Marc Steiner: Konservative Schätzungen gehen davon aus, dass sich das jährliche Volumen der öffentlichen Aufträge auf über CHF 40 Milliarden beläuft. Der Hauptteil dieser Summe wird von Seiten der Kantone und Gemeinden ausgegeben. Der Bund kommt für etwa einen Fünftel dieses Betrags auf. Besonders wichtig ist der öffentliche Einkauf für KMU aus der Baubranche, denn private Akteure investieren nicht in Grossprojekte wie Tunnel oder den Bau von Autobahnen. Andere Branchen profitieren jedoch auch von öffentlichen Beschaffungen. Als Beispiel seien KMU aus der Textilbranche oder etwa IT-Dienstleister genannt.

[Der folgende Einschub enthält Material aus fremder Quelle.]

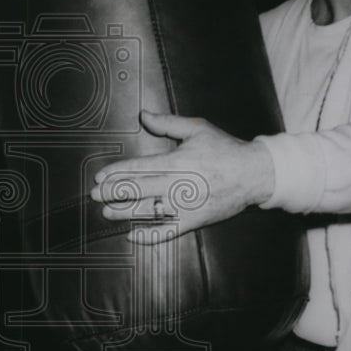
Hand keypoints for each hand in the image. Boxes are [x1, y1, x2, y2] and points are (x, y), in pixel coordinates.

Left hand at [90, 110, 274, 236]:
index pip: (141, 168)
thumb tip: (144, 115)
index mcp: (179, 161)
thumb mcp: (197, 129)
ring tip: (107, 213)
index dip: (117, 173)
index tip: (100, 177)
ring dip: (126, 214)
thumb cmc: (226, 150)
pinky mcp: (195, 220)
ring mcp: (187, 205)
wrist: (255, 174)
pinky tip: (133, 234)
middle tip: (95, 196)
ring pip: (150, 212)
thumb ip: (167, 123)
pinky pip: (168, 231)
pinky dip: (150, 235)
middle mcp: (181, 184)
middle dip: (115, 193)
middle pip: (140, 190)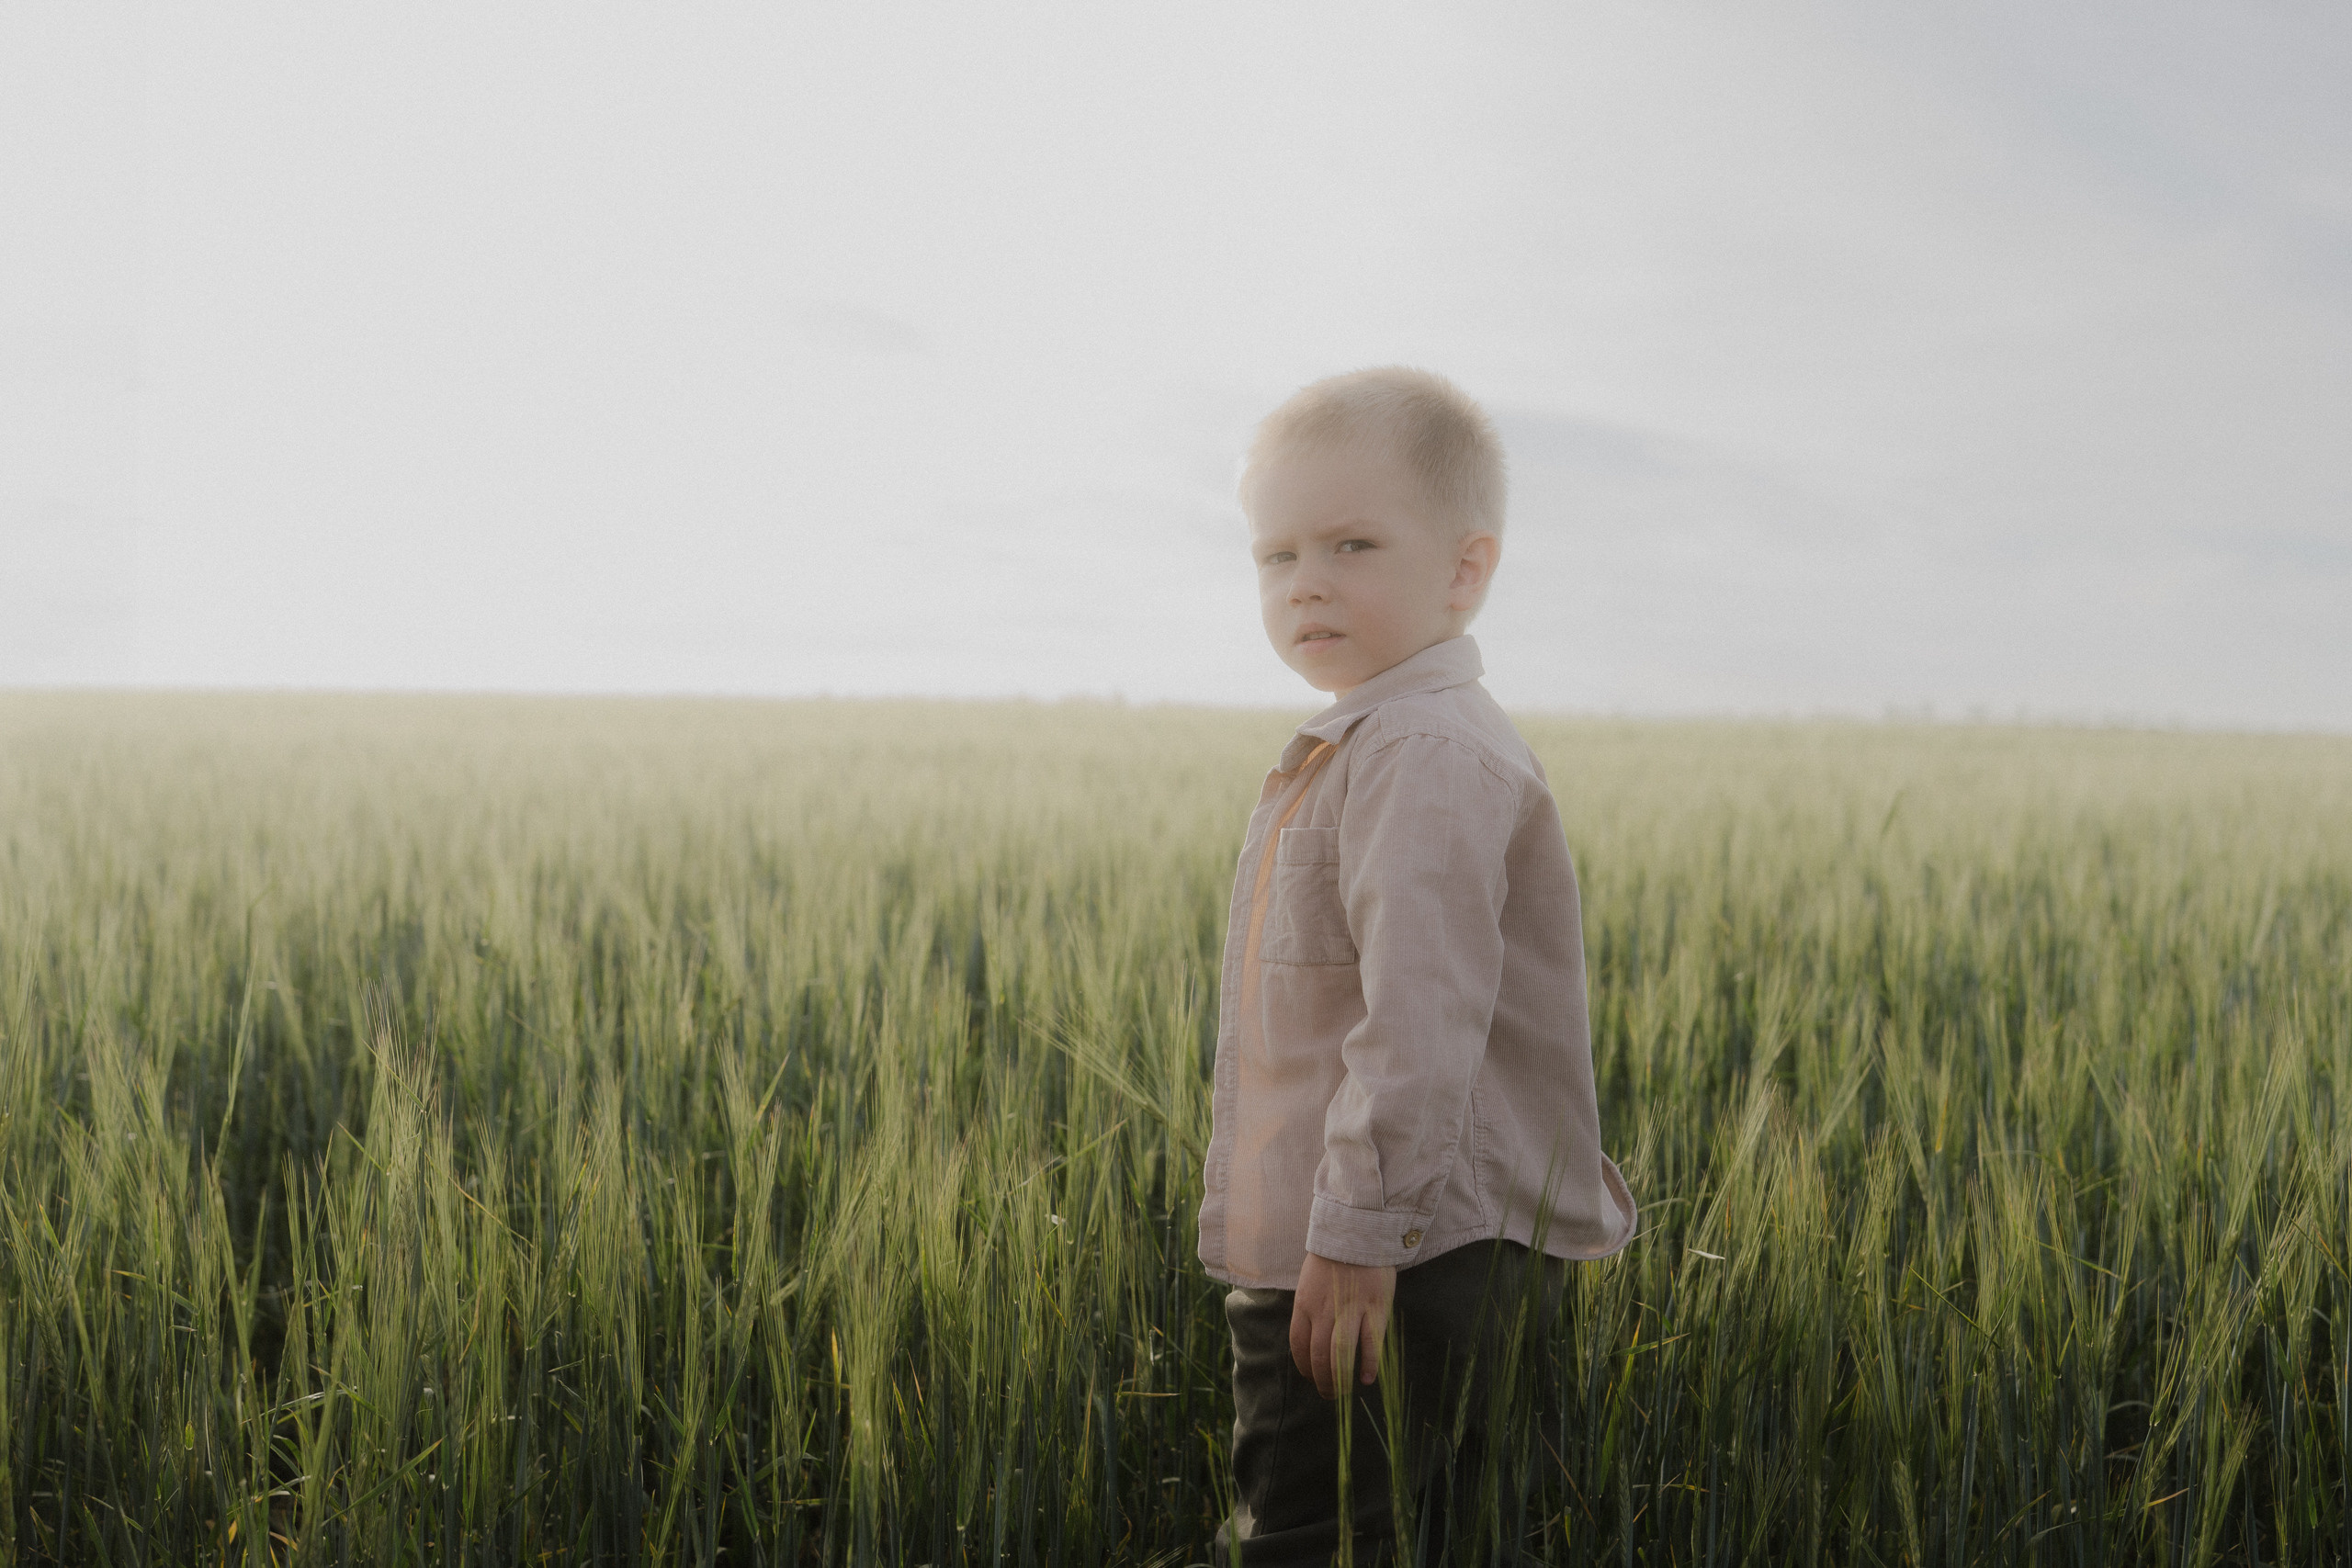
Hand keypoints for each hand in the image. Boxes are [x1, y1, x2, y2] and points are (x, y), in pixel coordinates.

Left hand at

Welche Neuerungen sind Ihrer Meinung nach diejenigen mit der grössten Tragweite?

Steiner: Als Erstes ist die Harmonisierung des Vergaberechts zwischen Bund und Kantonen eine sehr wichtige Neuerung. Das alte Vergaberecht führte wegen der Rechtszersplitterung zu hohen Kosten auf Seiten der KMU, die Angebote je nach Kanton auf die jeweiligen Rechtsvorschriften abstimmen mussten. Diese Harmonisierung wird durch die neue Interkantonale Vereinbarung über das öffentliche Beschaffungswesen (IVöB) vom 15. November 2019 erreicht werden.

Dann ist natürlich die Abkehr von der "Geiz ist geil"-Mentalität von ausserordentlicher Bedeutung. Die Auswahl der Angebote gemäss Kriterien wie Nachhaltigkeit oder Innovationskraft setzt dem neo-liberalen Paradigma der 90er-Jahre, wonach vor allem Marktöffnung, Wettbewerb und der Preis ausschlaggebend seien, ein Ende. Die Schweiz hatte im Unterschied zur EU, die ihrerseits 2014 eine Richtlinie verabschiedet hat, in der der Primat der Qualität der Produkte und Services bei öffentlichen Ausschreibungen festgeschrieben wurde, eigentlich schon nach geltendem Recht die Möglichkeit, die Bedeutung der Qualität zu betonen, was aber zu wenig gemacht wurde.

Was waren die Auswirkungen der alten Praxis?

Steiner: Zum einen hat die Gewichtung des Preises zu Dumping-Phänomenen geführt, was die Verlagerung bestimmter Arbeitsschritte ins Ausland oft zu Lasten der Umwelt und der Einhaltung von sozialen Standards mit sich bringt. Dazu kommt, dass die Priorisierung des Preises viele Anbieter dazu veranlasst hat, ihre besten Produkte und Services nicht in das Angebot aufzunehmen, da diese den Preis nach oben getrieben hätten. Die Folge: Bei öffentlichen Beschaffungen kamen teilweise Standardlösungen zum Einsatz, wo intelligentere Lösungen den Bedürfnissen der Auftraggeberseite besser entsprochen hätten. Zusammenfassend kann man deshalb sagen, dass die Konzentration auf den Preis Innovationen gebremst hat. Der Qualitätswettbewerb dient der Innovation eher als der Preiswettbewerb.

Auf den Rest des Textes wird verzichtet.